# Cat 22 vs. Santana 21: Advice Please?



## dellengwyn (Jun 24, 2007)

Hi, All,

I am a sailor of moderate experience who has been out of the game for awhile, but is ready to get back in. I have ASA certification, and used to own a 1973 Macgregor Venture 22.

I have found a Santana 21 and a Catalina 22 for sale, both 70s era, both for $1500, ready to sail, with trailer, and without motor. Assuming both are in similar (i.e., decent) condition, which one is the better purchase? Catalinas are reputed to be a bit heavy, and Practical Sailor offers a pretty scathing review (the head is in the bed???). The Santana is only slightly smaller, and is much lighter, with an appealing layout, and will probably do better in lighter air (which may be an issue for me on lakes around here). I also like the Santana's all-metal swing keel mount, which sounds like it would wear well.

Anyway, if anyone has any opinions, I'd love to hear them in the next day or so, before I have to decide on one or the other. 

Thanks,
John.


----------



## danjarch (Jun 18, 2007)

It sounds like you have an opinion. and not a bad one at that. The lighter weight will make it easer to tow as well.


----------



## ImASonOfaSailor (Jun 26, 2007)

I have been out of the game awhile myself and looking at boats for me. My dad was a racer and loved it. It all depends on what you want and how much money you want to spend. I crew up on monohull boats and I just had a chance to ride on a Trimaran and that was awesome ride and feel! I am looking at them now. I dint think i will be buying a single Hull! I am also looking to spend about 60,000 K .. You have to figure out what your willing to spend. The other thing is where your going to sail at, we were in Lake Erie and that was very nice alto of people dint like that great lake. Because it gets rough!


----------



## TSOJOURNER (Dec 16, 1999)

The Santana is fast and the Catalina is not... The Catalina may be easier to get parts for and to re-sell. Neither of them have a huge amount of room inside, but the Catalina is probably better for overnighting. Both good boats, me - I'd get the Santana ...


----------



## sailaway21 (Sep 4, 2006)

Sailormann summed it up nicely. I'd get the Santana.


----------



## dellengwyn (Jun 24, 2007)

*Thanks...*

Thanks for the feedback so far; I'm still taking the time to make the decision, and I look forward to more comments.

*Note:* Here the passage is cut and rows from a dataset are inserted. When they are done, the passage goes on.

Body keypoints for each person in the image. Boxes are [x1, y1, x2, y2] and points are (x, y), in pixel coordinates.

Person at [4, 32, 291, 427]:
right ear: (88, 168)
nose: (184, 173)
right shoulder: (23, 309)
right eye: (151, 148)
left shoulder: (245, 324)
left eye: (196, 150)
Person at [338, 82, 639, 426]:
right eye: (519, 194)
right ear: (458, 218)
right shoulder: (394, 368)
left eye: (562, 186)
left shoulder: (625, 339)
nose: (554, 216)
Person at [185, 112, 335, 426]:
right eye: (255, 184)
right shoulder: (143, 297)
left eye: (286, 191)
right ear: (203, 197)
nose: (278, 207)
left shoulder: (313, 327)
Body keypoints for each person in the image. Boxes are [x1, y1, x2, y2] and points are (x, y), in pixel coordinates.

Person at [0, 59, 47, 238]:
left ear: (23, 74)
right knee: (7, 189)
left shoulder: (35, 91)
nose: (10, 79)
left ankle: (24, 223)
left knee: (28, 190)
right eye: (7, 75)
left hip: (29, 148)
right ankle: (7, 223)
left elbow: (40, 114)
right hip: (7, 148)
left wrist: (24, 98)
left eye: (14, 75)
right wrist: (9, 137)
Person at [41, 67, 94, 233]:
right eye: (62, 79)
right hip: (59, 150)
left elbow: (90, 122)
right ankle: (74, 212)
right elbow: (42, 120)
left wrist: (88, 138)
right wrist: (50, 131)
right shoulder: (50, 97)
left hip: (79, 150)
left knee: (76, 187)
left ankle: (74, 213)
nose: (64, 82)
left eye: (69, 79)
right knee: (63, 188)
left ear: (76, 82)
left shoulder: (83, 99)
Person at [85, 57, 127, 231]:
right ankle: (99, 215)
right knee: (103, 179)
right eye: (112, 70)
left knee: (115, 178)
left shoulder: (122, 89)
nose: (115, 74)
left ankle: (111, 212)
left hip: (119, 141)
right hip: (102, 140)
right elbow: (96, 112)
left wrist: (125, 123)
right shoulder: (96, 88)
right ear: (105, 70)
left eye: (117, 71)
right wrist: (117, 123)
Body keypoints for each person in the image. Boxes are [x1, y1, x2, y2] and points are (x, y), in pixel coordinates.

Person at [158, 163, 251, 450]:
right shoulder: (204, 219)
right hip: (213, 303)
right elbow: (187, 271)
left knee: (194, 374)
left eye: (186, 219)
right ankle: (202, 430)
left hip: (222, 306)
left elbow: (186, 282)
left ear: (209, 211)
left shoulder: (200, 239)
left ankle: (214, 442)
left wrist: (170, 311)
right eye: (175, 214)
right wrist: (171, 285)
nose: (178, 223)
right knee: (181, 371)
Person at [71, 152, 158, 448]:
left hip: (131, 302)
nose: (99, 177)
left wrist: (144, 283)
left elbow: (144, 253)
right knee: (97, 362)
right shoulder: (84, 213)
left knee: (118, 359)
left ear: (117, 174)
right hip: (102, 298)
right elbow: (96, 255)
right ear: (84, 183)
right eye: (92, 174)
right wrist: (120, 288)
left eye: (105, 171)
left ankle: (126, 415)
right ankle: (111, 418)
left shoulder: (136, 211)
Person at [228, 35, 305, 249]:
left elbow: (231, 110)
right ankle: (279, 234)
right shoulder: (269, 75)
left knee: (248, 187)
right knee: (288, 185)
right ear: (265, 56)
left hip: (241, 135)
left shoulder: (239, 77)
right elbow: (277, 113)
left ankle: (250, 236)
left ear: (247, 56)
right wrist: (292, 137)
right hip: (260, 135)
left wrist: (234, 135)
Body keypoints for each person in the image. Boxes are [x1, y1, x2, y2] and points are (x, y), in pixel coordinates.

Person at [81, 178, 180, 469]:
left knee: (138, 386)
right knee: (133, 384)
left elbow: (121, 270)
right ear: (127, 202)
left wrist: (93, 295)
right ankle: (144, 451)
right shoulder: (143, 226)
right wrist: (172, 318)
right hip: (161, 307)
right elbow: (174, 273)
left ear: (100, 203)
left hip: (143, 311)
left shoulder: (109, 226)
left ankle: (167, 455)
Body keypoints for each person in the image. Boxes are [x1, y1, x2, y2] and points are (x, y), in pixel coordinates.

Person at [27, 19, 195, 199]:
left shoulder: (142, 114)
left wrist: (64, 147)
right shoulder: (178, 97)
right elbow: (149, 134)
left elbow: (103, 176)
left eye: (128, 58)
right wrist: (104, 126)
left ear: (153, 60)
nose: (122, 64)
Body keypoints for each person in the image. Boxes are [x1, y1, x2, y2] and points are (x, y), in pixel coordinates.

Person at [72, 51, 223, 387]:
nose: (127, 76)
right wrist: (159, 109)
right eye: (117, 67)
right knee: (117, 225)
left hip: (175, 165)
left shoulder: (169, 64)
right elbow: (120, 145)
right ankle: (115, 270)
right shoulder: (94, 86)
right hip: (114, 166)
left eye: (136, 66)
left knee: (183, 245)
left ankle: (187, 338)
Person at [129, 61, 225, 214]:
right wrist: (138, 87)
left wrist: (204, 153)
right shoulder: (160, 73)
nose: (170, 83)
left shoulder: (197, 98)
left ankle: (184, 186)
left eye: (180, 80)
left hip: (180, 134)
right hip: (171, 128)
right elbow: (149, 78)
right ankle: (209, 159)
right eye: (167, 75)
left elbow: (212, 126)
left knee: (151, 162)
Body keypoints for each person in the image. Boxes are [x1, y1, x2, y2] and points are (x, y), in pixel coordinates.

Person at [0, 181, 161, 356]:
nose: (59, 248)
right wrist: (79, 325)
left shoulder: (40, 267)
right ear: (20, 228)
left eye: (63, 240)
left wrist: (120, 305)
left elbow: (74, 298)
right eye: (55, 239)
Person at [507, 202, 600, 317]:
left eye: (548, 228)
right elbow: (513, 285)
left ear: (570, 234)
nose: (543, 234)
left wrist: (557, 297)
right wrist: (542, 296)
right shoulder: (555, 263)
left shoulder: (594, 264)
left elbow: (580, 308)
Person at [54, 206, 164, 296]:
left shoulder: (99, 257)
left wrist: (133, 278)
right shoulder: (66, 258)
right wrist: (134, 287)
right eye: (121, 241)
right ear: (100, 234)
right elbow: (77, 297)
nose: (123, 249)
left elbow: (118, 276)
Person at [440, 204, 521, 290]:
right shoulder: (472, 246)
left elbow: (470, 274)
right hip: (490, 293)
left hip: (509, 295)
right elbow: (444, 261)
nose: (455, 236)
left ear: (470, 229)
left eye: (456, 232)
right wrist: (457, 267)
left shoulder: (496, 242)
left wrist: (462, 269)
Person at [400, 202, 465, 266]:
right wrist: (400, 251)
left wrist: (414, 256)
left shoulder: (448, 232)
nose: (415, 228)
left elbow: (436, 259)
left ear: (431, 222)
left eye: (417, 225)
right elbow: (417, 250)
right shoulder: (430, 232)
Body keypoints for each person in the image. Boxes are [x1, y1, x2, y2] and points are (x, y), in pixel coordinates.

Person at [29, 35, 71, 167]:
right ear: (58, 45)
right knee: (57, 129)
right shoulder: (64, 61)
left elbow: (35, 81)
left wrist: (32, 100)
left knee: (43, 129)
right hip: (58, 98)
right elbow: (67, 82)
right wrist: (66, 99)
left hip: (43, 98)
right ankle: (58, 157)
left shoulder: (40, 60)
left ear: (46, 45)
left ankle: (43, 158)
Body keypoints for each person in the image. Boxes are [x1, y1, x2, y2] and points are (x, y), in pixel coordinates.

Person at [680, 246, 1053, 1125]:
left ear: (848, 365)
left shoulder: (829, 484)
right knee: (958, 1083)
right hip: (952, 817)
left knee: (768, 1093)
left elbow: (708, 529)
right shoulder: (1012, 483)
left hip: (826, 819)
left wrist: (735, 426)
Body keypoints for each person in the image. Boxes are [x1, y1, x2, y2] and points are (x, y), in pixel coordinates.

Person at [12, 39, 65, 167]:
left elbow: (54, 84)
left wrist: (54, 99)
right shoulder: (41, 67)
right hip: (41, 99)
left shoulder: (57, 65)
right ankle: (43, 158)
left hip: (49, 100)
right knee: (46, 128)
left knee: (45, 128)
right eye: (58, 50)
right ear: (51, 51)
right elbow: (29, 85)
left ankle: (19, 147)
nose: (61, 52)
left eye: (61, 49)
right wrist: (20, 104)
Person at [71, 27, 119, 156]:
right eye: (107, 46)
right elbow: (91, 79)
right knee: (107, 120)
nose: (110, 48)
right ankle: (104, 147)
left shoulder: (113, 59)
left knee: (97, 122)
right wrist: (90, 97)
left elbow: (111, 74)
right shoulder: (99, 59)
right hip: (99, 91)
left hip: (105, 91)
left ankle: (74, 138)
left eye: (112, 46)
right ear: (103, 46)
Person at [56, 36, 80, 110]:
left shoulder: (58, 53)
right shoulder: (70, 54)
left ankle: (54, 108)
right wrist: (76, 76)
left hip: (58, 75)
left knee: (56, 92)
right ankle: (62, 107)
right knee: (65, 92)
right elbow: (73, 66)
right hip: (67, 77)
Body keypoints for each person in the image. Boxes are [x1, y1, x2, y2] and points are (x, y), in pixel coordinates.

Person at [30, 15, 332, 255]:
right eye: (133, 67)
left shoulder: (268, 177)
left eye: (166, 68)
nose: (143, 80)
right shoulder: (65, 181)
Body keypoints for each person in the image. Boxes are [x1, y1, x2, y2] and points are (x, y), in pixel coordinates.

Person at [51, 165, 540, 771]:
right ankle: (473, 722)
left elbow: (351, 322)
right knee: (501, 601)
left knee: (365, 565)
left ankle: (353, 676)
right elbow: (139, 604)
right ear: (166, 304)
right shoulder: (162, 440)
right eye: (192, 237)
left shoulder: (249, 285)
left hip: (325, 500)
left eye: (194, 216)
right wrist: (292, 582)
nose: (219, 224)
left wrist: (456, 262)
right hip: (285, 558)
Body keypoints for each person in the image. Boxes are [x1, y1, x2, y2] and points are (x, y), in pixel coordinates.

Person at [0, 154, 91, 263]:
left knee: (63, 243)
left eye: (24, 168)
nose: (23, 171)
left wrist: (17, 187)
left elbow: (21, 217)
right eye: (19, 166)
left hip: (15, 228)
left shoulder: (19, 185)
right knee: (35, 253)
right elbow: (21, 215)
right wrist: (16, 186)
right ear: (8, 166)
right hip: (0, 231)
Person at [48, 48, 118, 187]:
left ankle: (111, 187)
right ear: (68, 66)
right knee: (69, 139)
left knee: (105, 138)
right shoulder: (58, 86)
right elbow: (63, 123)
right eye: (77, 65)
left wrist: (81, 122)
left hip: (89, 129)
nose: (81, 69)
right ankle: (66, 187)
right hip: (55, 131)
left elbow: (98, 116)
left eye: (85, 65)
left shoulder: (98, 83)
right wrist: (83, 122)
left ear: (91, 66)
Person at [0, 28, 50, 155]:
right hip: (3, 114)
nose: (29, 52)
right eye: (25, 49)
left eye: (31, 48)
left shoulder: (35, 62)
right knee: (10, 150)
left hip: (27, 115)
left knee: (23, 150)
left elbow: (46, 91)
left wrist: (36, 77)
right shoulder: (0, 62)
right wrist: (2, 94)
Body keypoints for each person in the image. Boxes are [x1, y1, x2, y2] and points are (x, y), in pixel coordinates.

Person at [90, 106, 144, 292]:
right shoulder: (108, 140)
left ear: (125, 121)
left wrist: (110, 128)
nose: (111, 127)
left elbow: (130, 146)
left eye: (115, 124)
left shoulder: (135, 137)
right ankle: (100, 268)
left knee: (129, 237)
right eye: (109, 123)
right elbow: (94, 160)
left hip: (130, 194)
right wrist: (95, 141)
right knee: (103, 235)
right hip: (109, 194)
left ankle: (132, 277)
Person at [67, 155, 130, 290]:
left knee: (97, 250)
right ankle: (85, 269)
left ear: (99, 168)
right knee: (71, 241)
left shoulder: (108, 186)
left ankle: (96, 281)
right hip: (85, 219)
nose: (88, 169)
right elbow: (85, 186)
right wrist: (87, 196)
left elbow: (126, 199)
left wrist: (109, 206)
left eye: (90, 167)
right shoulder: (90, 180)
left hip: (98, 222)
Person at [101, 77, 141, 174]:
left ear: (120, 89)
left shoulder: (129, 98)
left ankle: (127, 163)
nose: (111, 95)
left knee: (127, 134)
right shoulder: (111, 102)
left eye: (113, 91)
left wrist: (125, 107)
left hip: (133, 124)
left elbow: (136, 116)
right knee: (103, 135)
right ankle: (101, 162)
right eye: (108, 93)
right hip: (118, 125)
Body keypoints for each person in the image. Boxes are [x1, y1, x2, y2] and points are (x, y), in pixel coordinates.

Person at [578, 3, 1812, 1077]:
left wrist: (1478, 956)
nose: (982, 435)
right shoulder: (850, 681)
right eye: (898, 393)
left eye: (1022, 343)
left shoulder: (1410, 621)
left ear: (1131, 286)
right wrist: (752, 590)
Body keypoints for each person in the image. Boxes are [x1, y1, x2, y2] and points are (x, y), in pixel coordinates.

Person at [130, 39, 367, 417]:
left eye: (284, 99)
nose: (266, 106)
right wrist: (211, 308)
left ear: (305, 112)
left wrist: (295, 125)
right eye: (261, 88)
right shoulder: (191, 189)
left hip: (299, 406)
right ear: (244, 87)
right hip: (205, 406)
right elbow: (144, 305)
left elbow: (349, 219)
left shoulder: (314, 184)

One thing I've discovered--swapping the swing keel cable looks easier on the Cat 22, and I'm assuming that it will have to be done on either boat at some point. Also, Sailormann's point about parts is quite correct (though I suspect the Santana would do fine with some "generic" parts, if necessary). I've thoroughly inspected the Cat 22, and it looks to be in very decent shape. I'll be having a close look at the Santana later in the week.

Thanks for everyone's opinions,

John.


----------



## TSOJOURNER (Dec 16, 1999)

Just remembered - Schock is building the Santana again....
Santana 22


----------